There’s nothing quite like nailing that six-leg parlay with great odds, right? Well, how about doing it all within one game.
Same game parlays have taken the betting world by storm recently, with everyone looking to become the next Adam Sandler in Uncut Gems (maybe staying alive instead, though). Below, we explain how same game parlays work, some strategies for your bets, and if they’re worth it for smart bettors.
What Is A Same Game Parlay Bet?
The basic concept of a same game parlay is the same as any parlay bet. Combining two or more wagers, you can earn a higher total payout if all of the individual bets win. You can usually combine point spreads, OVER/UNDERs, moneyline bets and sometimes prop bets.
What differentiates a same game parlay (if the name doesn’t make it obvious) is all the legs of the parlay have to be from the same game.
How Do Same Game Parlays Work?
Let’s say you bet on three different instances from a game. If all three happen, you win your bet, with the combined odds from all three of those wagers profiting you a pretty penny.
One risk with a same game parlay (or any parlay, for that matter) is that if even one of those wagers doesn’t hit, the whole bet loses. You can go 2-for-3 or even 7-for-8 on a massive same game parlay and still lose.
Another unique thing about same game parlays is that some books give the bettor slightly worse odds on these types of parlays to make sure they aren’t losing their slight edge. With many same game parlays, there’s a correlation between legs in your bets, which the books take into account for your odds. For example, if you bet on an NBA team to win and their star point guard to score over 30 points, those are correlated and the sportsbook accounts for it. Over the long run, it can be smarter just to bet on the two events individually.

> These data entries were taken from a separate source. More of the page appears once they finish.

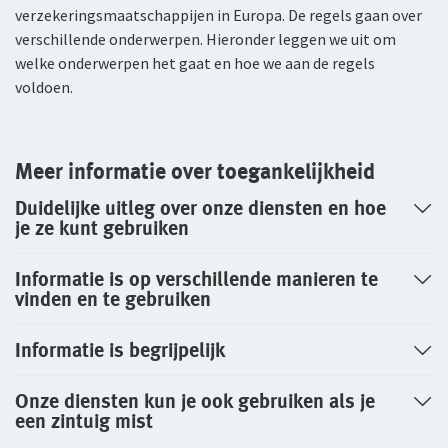
Arbeidsvoorwaarden
verzekeringsmaatschappijen in Europa. De regels gaan over
WGA-eigenrisicoverzekering
verschillende onderwerpen. Hieronder leggen we uit om
Sollicitatieprocedure
welke onderwerpen het gaat en hoe we aan de regels
Voor jou als ondernemer
voldoen.
Privacyverklaring sollicitanten
Arbeidsongeschiktheidsverzekering
Jaarverslag
Nabestaandenverzekering Collectief voor
Meer informatie over toegankelijkheid
Fondsen en koersen
zelfstandig ondernemers
Duidelijke uitleg over onze diensten en hoe
je ze kunt gebruiken
Reizen
Expat Pakket Individueel
Informatie is op verschillende manieren te
vinden en te gebruiken
Expat Pakket Collectief
Informatie is begrijpelijk
Zakenreisverzekering Individueel
Onze diensten kun je ook gebruiken als je
Zakenreisverzekering Collectief
een zintuig mist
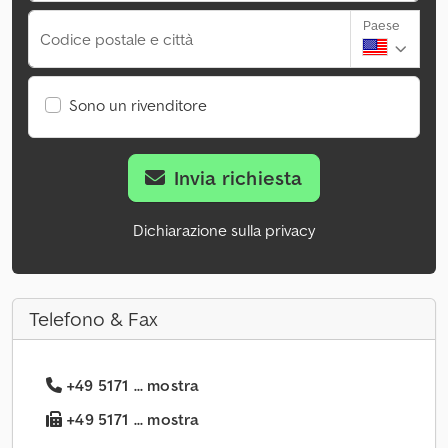
Paese
Codice postale e città
Sono un rivenditore
Invia richiesta
Dichiarazione sulla privacy
Telefono & Fax
+49 5171 ... mostra
+49 5171 ... mostra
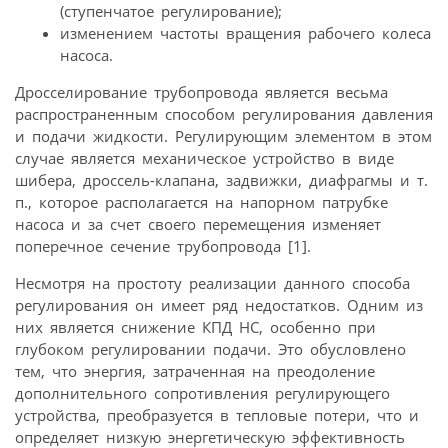
(ступенчатое регулирование);
изменением частоты вращения рабочего колеса
насоса.
Дросселирование трубопровода является весьма
распространенным способом регулирования давления
и подачи жидкости. Регулирующим элементом в этом
случае является механическое устройство в виде
шибера, дроссель-клапана, задвижки, диафрагмы и т.
п., которое располагается на напорном патрубке
насоса и за счет своего перемещения изменяет
поперечное сечение трубопровода [1].
Несмотря на простоту реализации данного способа
регулирования он имеет ряд недостатков. Одним из
них является снижение КПД НС, особенно при
глубоком регулировании подачи. Это обусловлено
тем, что энергия, затраченная на преодоление
дополнительного сопротивления регулирующего
устройства, преобразуется в тепловые потери, что и
определяет низкую энергетическую эффективность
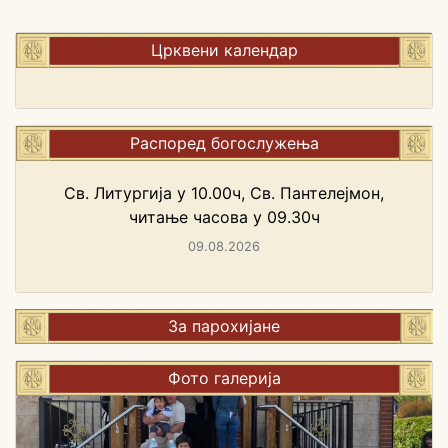
Црквени календар
Распоред богослужења
Св. Литургија у 10.00ч, Св. Пантелејмон,
читање часова у 09.30ч
09.08.2026
За парохијане
Фото галерија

Example: Same Game Parlay Odds
Here’s an example of a same game parlay betting slip. This example uses a few fictional wagers for a three-leg football parlay:
|Game||Type of Bet||Odds|
|Ravens vs Jets||Spread||Ravens -6.5 (-110)|
|Ravens vs Jets||Total||OVER 45.5 total points (-110)|
|Ravens vs Jets||Prop||Lamar Jackson OVER 1.0 Passing TDs (+120)|
The above betting card shows three different bets from the same game that you could parlay together for a same game bet. While bettors can wager on these three markets individually, parlaying them together increases the profit potential. In this case, the three bets, with close to 50/50 odds, combine for a +702 wager.
If you bet $100 on the entire parlay bet, you’d get a parlay payout of $802 – your original $100 plus your winnings of $702. You can use our Odds Calculator to see how much you’d win based on the odds and amount bet. We also have a Parlay Calculator to help determine your potential payout.

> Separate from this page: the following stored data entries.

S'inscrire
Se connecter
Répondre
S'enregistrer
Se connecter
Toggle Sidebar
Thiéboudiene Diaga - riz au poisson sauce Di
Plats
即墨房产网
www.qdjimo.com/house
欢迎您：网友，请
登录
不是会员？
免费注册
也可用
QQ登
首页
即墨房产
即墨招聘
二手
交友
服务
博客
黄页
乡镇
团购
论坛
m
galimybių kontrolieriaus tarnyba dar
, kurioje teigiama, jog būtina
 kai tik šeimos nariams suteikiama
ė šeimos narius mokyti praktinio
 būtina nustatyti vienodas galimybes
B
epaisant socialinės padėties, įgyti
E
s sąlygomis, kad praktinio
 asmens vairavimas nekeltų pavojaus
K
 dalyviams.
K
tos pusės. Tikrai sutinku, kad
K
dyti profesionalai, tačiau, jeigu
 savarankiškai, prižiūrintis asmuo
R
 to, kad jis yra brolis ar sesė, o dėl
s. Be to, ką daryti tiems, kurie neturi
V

Like in all sports-betting parlays, if one of your bets pushes (like if Jackson throws for exactly one passing touchdown above), that bet is simply removed from the same game parlay, and your bet becomes a two-leg wager.

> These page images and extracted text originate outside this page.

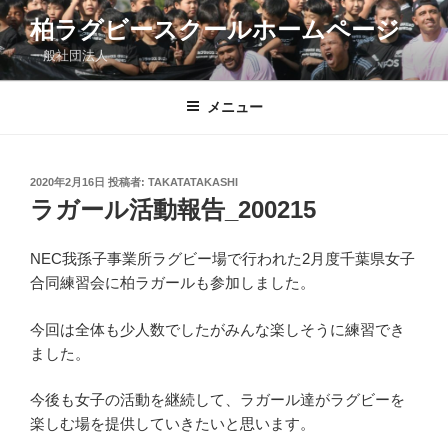
コ
柏ラグビースクールホームページ
ン
一般社団法人
テ
ン
ツ
メニュー
へ
ス
キ
投
2020年2月16日
投稿者:
TAKATATAKASHI
稿
ッ
ラガール活動報告_200215
日:
プ
NEC我孫子事業所ラグビー場で行われた2月度千葉県女子
合同練習会に柏ラガールも参加しました。
今回は全体も少人数でしたがみんな楽しそうに練習でき
ました。
今後も女子の活動を継続して、ラガール達がラグビーを
楽しむ場を提供していきたいと思います。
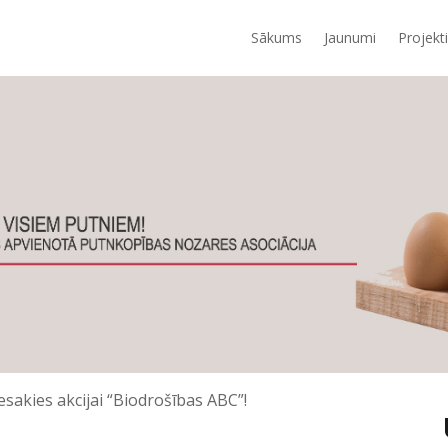
Sākums
Jaunumi
Projekti
iesakies akcijai “Biodrošības ABC”!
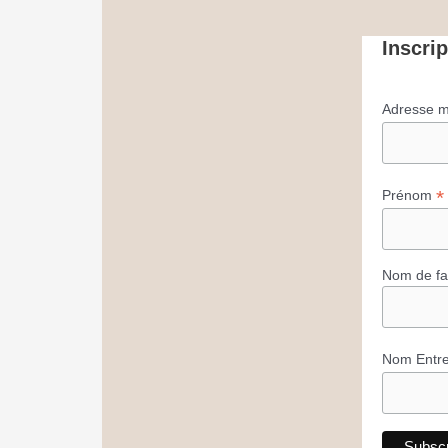
Inscri
Adresse m
*
Prénom
Nom de fa
Nom Entr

How To Strategize Same Game Parlays
The main takeaway for betting on same game parlays is understanding the context of your bets, while most single game bets or even standard multi game parlays are solely reliant on you doing your research or going with your gut on isolated events.
Where you can really start to rake in the profits on same game parlays is taking that research, a bit of info, or your gut hunch and using it to maximize profits across a bunch of different bets. That may seem complicated, but I’ll explain below.
What Not To Do
One way to understand good strategy around same game parlays is by looking at an example of what not to do. Let’s say we have a New York Giants vs Dallas Cowboys game, and you’re looking to make a same game parlay bet, locking in the bet slip below:
Sure, all three of these bets could, on their own, realistically cash. Parlayed together, they even have the potential for some really nice profits, right?
But looking at them together, as one bet, it becomes obvious why this is a flawed parlay. If Jones isn’t passing for two scores and Prescott has three passing TDs, what are the chances the Giants cover a one-possession spread? Possible, but highly unlikely.
While this may seem like a drastic example, it shows the most important piece of same game parlay strategy advice: choose bets that work together. Or at the very least, choose bets that don’t potentially contradict one another.
The Drawbacks Of Same Game Parlays
One of the most highly discussed cons of same game parlays is that you’re probably not getting the odds. With the books moving your parlay odds depending on the correlation of your bets, it’s harder than usual to gain an edge in same game parlay betting.
As well, like with all parlays, most professional gamblers stay away altogether. Many regular sports bettors find it is more consistent and profitable to bet on individual wagers than to parlay them, and those events being in the same game doesn’t impact that decision-making. Though same game parlays can be fun, don’t bank on them to make you regular profits.
Same Game Parlay Betting Tips
After poring over team reports and betting trends, try to find something to build a same game parlay around. For example, if you know the New York Jets’ star running back is going to be out for a game, why not bet on the other team to win, the OVER on the NY backup RB’s carries, and a few passing props because the Jets will need to put the ball in the air more.
It’s rarely an exact science, but same game parlays give you the unique ability to capitalize on a few trends or pieces of news, if done correctly.